Repeat verbatim the lines starting at the one containing "Page size: 1654x931." and ending at the one containing "subtitle Wnioski [82, 103, 1571, 824]", both included, and no others.

Region annotation records:
[START]
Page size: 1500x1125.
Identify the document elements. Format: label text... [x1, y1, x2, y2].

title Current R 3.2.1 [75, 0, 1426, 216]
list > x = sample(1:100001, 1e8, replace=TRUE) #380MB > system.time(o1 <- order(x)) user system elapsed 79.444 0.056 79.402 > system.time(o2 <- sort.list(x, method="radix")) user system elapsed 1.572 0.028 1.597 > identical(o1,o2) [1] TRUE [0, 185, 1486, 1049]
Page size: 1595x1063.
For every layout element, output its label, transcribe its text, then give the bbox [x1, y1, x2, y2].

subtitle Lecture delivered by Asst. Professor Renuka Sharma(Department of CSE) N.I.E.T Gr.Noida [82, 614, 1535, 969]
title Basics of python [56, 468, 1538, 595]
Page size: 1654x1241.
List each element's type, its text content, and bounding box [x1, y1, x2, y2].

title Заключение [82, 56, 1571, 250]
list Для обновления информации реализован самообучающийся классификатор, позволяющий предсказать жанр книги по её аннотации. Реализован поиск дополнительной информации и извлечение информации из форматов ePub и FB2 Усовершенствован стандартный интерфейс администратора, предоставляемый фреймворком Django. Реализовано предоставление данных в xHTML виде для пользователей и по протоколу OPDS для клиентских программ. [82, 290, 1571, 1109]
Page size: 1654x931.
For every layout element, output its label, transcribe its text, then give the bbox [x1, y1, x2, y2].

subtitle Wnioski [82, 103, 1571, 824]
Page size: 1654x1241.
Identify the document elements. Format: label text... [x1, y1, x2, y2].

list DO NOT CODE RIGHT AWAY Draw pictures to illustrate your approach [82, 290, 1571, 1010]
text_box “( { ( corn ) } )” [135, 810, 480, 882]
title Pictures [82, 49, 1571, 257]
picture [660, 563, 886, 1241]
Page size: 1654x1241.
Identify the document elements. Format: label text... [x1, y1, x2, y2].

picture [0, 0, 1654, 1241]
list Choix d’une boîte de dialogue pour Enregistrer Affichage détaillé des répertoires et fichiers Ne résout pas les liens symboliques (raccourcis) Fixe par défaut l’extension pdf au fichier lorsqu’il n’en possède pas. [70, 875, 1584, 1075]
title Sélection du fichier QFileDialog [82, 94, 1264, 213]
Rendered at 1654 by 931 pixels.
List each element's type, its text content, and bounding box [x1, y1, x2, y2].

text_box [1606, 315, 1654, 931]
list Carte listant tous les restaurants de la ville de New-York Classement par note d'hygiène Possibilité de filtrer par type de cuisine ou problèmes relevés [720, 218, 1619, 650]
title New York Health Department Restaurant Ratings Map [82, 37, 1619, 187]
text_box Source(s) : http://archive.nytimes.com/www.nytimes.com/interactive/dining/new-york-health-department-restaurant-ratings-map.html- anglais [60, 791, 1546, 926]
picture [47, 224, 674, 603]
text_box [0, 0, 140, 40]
[END]
• Problem solution
Page size: 1654x931.
For every layout element, output its label, transcribe its text, then give the bbox [x1, y1, x2, y2].

subtitle Wnioski [82, 103, 1571, 824]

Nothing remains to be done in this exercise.